- Work to complete -
Copy out verbatim the lines of the items below, starting with the line that contains "scientific name: Vanessa virginiensis" and ending after the line that contains "genus: Lygodium".

- Records to use -
┌──
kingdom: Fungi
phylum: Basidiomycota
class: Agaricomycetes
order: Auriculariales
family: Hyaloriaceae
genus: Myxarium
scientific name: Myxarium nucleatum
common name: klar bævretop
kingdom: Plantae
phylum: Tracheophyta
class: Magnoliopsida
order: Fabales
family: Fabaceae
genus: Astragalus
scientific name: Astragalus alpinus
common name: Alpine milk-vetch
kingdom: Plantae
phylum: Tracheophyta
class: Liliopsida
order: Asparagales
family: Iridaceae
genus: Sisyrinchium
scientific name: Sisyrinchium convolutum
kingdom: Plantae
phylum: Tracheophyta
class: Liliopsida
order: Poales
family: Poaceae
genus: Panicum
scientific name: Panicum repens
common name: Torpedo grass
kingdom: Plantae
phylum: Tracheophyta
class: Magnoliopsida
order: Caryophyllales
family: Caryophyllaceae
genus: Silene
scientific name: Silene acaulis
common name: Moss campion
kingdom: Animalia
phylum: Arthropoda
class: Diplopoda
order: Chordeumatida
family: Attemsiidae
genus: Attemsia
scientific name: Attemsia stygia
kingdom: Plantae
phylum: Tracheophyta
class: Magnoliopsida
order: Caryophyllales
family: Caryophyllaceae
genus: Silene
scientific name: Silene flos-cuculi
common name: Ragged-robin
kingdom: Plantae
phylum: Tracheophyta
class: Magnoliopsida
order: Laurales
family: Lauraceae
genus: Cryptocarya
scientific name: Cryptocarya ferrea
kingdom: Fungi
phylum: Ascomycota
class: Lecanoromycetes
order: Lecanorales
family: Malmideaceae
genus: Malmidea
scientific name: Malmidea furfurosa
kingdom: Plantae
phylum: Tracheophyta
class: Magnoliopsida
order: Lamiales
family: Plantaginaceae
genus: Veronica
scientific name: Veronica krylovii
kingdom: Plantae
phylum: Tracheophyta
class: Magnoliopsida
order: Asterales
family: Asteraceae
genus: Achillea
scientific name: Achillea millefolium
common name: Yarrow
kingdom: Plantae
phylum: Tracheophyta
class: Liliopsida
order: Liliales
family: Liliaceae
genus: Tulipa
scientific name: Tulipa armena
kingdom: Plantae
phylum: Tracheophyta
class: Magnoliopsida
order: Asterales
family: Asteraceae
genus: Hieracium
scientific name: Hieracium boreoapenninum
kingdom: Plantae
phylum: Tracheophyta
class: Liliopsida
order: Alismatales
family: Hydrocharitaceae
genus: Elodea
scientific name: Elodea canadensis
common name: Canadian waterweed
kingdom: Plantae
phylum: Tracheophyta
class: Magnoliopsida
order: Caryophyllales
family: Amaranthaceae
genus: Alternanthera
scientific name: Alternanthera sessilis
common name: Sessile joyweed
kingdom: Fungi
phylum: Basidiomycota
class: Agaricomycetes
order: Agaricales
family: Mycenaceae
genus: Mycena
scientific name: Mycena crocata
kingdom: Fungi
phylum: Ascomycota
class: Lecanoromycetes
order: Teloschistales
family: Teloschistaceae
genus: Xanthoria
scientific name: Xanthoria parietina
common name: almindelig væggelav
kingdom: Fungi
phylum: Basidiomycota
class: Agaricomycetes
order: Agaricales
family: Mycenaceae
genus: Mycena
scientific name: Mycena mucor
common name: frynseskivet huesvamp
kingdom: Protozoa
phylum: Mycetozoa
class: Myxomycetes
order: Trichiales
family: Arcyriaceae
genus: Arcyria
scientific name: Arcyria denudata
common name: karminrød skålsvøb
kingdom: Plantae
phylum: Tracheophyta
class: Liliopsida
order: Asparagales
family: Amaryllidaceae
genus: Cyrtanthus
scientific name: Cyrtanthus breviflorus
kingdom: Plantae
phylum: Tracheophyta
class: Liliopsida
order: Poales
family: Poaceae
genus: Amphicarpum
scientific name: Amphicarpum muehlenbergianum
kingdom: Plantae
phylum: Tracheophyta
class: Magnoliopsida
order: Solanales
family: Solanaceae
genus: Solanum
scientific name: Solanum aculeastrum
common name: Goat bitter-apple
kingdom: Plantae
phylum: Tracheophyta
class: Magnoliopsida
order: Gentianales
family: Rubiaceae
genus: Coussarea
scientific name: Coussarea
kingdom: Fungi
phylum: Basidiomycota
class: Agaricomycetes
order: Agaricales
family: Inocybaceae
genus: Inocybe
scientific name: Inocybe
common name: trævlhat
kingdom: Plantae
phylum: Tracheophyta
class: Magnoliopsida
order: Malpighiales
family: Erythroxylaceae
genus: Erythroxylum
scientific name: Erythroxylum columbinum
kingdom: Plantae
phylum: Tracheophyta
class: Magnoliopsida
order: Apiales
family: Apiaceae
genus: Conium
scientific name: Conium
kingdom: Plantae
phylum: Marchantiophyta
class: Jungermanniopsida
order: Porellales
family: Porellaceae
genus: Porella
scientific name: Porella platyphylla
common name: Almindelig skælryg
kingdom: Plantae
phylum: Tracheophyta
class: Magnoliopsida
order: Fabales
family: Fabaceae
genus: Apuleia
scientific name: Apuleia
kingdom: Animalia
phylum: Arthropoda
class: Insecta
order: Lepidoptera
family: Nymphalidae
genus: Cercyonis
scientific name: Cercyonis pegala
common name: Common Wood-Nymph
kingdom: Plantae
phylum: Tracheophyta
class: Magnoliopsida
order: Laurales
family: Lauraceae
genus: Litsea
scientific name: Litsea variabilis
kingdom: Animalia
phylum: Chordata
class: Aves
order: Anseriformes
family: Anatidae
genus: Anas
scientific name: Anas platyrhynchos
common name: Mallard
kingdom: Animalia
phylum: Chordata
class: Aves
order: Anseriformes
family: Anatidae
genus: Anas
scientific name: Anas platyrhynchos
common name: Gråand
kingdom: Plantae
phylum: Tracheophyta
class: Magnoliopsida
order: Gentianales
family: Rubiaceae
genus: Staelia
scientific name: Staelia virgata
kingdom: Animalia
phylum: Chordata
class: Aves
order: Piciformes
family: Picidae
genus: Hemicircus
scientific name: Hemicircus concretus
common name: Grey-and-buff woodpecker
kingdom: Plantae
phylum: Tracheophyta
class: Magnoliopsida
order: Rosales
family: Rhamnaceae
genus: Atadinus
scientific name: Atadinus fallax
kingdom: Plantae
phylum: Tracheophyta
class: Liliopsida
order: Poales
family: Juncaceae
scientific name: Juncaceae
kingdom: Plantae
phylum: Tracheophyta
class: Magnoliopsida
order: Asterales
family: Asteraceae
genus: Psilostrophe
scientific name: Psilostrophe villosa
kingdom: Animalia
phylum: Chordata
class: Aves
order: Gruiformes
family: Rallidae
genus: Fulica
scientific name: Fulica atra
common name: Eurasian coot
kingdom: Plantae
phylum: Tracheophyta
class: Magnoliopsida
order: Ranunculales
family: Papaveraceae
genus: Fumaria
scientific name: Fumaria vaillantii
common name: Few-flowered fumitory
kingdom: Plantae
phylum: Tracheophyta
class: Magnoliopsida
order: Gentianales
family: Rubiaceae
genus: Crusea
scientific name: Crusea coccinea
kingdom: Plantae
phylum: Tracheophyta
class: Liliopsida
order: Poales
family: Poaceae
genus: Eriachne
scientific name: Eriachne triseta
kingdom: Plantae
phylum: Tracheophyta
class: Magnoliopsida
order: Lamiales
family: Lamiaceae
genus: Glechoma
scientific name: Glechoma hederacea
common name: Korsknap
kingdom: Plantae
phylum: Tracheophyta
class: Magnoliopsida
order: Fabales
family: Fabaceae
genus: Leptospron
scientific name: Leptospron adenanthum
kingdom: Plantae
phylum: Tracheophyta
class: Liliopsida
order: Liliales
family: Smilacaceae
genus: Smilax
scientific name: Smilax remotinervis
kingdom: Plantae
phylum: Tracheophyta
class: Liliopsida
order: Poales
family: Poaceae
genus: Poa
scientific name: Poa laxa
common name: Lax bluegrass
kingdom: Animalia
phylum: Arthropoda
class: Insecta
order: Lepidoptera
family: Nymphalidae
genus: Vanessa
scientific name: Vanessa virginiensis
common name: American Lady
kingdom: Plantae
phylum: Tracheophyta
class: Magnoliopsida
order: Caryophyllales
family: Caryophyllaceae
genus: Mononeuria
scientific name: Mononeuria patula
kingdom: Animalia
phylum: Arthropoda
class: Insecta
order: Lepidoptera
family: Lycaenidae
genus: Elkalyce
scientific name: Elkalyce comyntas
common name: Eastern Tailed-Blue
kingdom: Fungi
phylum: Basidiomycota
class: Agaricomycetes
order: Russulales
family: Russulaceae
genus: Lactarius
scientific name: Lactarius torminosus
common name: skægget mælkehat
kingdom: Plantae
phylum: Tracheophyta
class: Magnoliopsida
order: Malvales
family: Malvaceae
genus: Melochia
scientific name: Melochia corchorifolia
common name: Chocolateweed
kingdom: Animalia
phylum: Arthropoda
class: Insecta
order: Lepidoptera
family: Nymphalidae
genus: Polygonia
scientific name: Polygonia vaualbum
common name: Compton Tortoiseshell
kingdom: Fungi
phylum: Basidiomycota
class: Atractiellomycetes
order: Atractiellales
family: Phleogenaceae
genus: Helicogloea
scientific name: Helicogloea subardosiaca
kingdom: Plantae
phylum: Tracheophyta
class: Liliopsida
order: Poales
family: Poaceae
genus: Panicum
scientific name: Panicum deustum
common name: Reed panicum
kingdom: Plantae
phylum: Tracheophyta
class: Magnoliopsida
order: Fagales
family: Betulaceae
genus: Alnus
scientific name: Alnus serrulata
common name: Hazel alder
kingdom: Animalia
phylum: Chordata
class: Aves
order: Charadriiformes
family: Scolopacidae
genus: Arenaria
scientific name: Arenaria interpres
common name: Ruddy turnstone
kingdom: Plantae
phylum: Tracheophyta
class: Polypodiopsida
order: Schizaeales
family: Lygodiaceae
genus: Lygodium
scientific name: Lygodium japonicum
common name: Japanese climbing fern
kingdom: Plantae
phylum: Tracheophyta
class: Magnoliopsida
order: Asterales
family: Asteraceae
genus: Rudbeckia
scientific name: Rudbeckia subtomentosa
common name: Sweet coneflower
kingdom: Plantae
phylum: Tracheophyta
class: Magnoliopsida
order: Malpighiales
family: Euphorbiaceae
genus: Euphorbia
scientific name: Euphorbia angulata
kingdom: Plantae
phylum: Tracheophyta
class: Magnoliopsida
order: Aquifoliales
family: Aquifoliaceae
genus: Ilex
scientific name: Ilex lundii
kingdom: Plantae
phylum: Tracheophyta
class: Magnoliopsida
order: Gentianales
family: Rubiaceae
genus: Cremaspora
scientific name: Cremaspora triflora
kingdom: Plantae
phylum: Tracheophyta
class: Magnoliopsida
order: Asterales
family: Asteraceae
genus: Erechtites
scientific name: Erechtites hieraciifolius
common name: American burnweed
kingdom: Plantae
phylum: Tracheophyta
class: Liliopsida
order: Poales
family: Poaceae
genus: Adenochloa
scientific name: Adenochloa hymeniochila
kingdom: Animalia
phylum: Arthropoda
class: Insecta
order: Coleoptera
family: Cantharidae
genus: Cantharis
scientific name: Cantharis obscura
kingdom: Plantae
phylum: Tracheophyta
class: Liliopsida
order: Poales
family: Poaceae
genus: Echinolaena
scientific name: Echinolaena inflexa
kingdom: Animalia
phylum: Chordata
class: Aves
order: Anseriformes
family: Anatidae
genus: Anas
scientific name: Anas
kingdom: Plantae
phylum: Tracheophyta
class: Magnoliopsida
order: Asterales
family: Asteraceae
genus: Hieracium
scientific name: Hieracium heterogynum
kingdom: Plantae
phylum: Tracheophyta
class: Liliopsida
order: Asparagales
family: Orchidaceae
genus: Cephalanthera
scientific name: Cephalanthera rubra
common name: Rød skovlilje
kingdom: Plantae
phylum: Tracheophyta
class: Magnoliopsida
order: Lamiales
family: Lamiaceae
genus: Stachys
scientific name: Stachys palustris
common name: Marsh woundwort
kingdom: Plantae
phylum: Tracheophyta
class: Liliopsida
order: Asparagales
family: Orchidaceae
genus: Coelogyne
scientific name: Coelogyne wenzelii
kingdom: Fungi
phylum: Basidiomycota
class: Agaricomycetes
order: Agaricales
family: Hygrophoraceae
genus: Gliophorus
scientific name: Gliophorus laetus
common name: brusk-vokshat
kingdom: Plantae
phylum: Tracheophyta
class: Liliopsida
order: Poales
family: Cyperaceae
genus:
└──
- Expected answer -
scientific name: Vanessa virginiensis
common name: American Lady
kingdom: Plantae
phylum: Tracheophyta
class: Magnoliopsida
order: Caryophyllales
family: Caryophyllaceae
genus: Mononeuria
scientific name: Mononeuria patula
kingdom: Animalia
phylum: Arthropoda
class: Insecta
order: Lepidoptera
family: Lycaenidae
genus: Elkalyce
scientific name: Elkalyce comyntas
common name: Eastern Tailed-Blue
kingdom: Fungi
phylum: Basidiomycota
class: Agaricomycetes
order: Russulales
family: Russulaceae
genus: Lactarius
scientific name: Lactarius torminosus
common name: skægget mælkehat
kingdom: Plantae
phylum: Tracheophyta
class: Magnoliopsida
order: Malvales
family: Malvaceae
genus: Melochia
scientific name: Melochia corchorifolia
common name: Chocolateweed
kingdom: Animalia
phylum: Arthropoda
class: Insecta
order: Lepidoptera
family: Nymphalidae
genus: Polygonia
scientific name: Polygonia vaualbum
common name: Compton Tortoiseshell
kingdom: Fungi
phylum: Basidiomycota
class: Atractiellomycetes
order: Atractiellales
family: Phleogenaceae
genus: Helicogloea
scientific name: Helicogloea subardosiaca
kingdom: Plantae
phylum: Tracheophyta
class: Liliopsida
order: Poales
family: Poaceae
genus: Panicum
scientific name: Panicum deustum
common name: Reed panicum
kingdom: Plantae
phylum: Tracheophyta
class: Magnoliopsida
order: Fagales
family: Betulaceae
genus: Alnus
scientific name: Alnus serrulata
common name: Hazel alder
kingdom: Animalia
phylum: Chordata
class: Aves
order: Charadriiformes
family: Scolopacidae
genus: Arenaria
scientific name: Arenaria interpres
common name: Ruddy turnstone
kingdom: Plantae
phylum: Tracheophyta
class: Polypodiopsida
order: Schizaeales
family: Lygodiaceae
genus: Lygodium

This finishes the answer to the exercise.